Your assignment:
All the records that follow need to be reproduced exactly. Omit the images.

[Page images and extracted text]
== Segment start ==
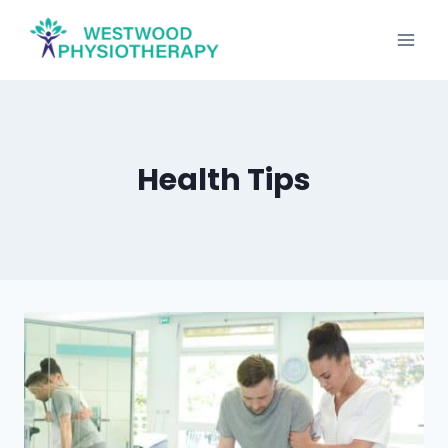
Skip
to
content
Health Tips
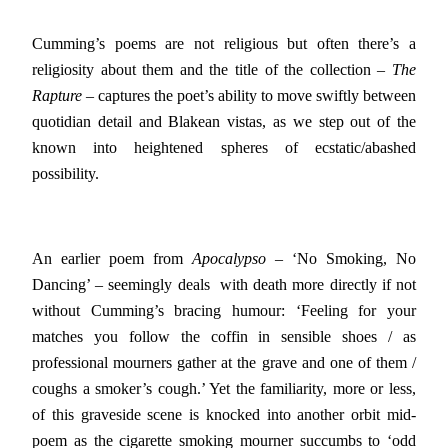
Cumming’s poems are not religious but often there’s a
religiosity about them and the title of the collection –
The
Rapture
– captures the poet’s ability to move swiftly between
quotidian detail and Blakean vistas, as we step out of the
known into heightened spheres of ecstatic/abashed
possibility.
An earlier poem from
Apocalypso
– ‘No Smoking, No
Dancing’ – seemingly deals with death more directly if not
without Cumming’s bracing humour: ‘Feeling for your
matches you follow the coffin in sensible shoes / as
professional mourners gather at the grave and one of them /
coughs a smoker’s cough.’ Yet the familiarity, more or less,
of this graveside scene is knocked into another orbit mid-
poem as the cigarette smoking mourner succumbs to ‘odd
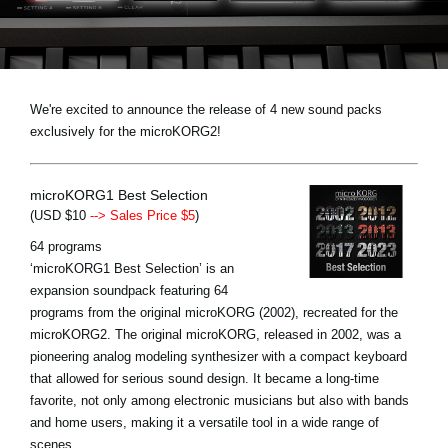
News
Location
Social Media
We're excited to announce the release of 4 new sound packs
exclusively for the microKORG2!
About KORG
microKORG1 Best Selection
(USD $10
--> Sales Price $5
)
64 programs
‘microKORG1 Best Selection’ is an
expansion soundpack featuring 64
programs from the original microKORG (2002), recreated for the
microKORG2. The original microKORG, released in 2002, was a
pioneering analog modeling synthesizer with a compact keyboard
that allowed for serious sound design. It became a long-time
favorite, not only among electronic musicians but also with bands
and home users, making it a versatile tool in a wide range of
scenes.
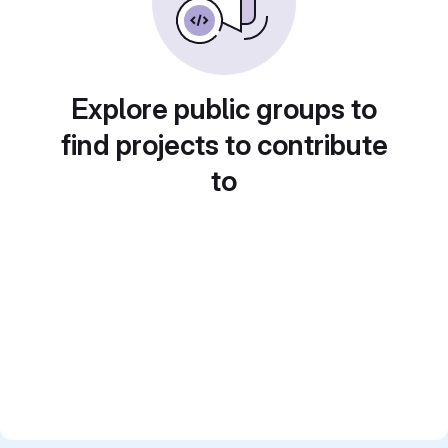
Explore public groups to
find projects to contribute
to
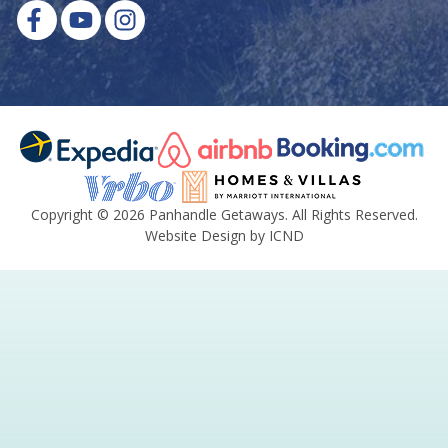
Copyright © 2026 Panhandle Getaways. All Rights Reserved.
Website Design by ICND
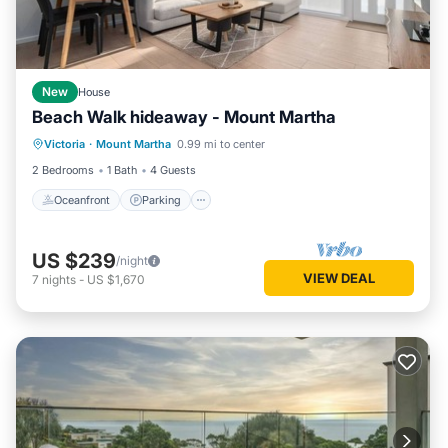
New
House
Beach Walk hideaway - Mount Martha
Oceanfront
Parking
Ocean View
Victoria
·
Mount Martha
0.99 mi to center
Balcony/Terrace
2 Bedrooms
1 Bath
4 Guests
Oceanfront
Parking
US $239
/night
VIEW DEAL
7
nights
-
US $1,670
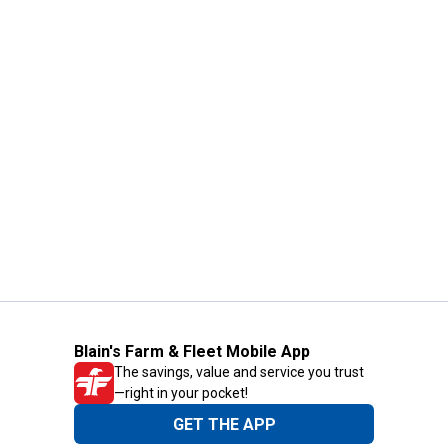
Blain's Farm & Fleet Mobile App
The savings, value and service you trust
—right in your pocket!
GET THE APP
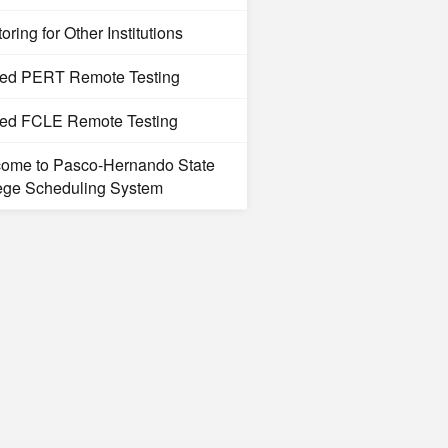
oring for Other Institutions
ted PERT Remote Testing
ted FCLE Remote Testing
ome to Pasco-Hernando State
ege Scheduling System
== Segment end ==
Response area:
Skip
to
content
Health Tips
Cumming’s poems are not religious but often there’s a
religiosity about them and the title of the collection –
The
Rapture
– captures the poet’s ability to move swiftly between
quotidian detail and Blakean vistas, as we step out of the
known into heightened spheres of ecstatic/abashed
possibility.
An earlier poem from
Apocalypso
– ‘No Smoking, No
Dancing’ – seemingly deals with death more directly if not
without Cumming’s bracing humour: ‘Feeling for your
matches you follow the coffin in sensible shoes / as
professional mourners gather at the grave and one of them /
coughs a smoker’s cough.’ Yet the familiarity, more or less,
of this graveside scene is knocked into another orbit mid-
poem as the cigarette smoking mourner succumbs to ‘odd
News
Location
Social Media
We're excited to announce the release of 4 new sound packs
exclusively for the microKORG2!
About KORG
microKORG1 Best Selection
(USD $10
--> Sales Price $5
)
64 programs
‘microKORG1 Best Selection’ is an
expansion soundpack featuring 64
programs from the original microKORG (2002), recreated for the
microKORG2. The original microKORG, released in 2002, was a
pioneering analog modeling synthesizer with a compact keyboard
that allowed for serious sound design. It became a long-time
favorite, not only among electronic musicians but also with bands
and home users, making it a versatile tool in a wide range of
scenes.
Explore public groups to
find projects to contribute
to
Copyright © 2026 Panhandle Getaways. All Rights Reserved.
Website Design by ICND
New
House
Beach Walk hideaway - Mount Martha
Oceanfront
Parking
Ocean View
Victoria
·
Mount Martha
0.99 mi to center
Balcony/Terrace
2 Bedrooms
1 Bath
4 Guests
Oceanfront
Parking
US $239
/night
VIEW DEAL
7
nights
-
US $1,670
Blain's Farm & Fleet Mobile App
The savings, value and service you trust
—right in your pocket!
GET THE APP
oring for Other Institutions
ted PERT Remote Testing
ted FCLE Remote Testing
ome to Pasco-Hernando State
ege Scheduling System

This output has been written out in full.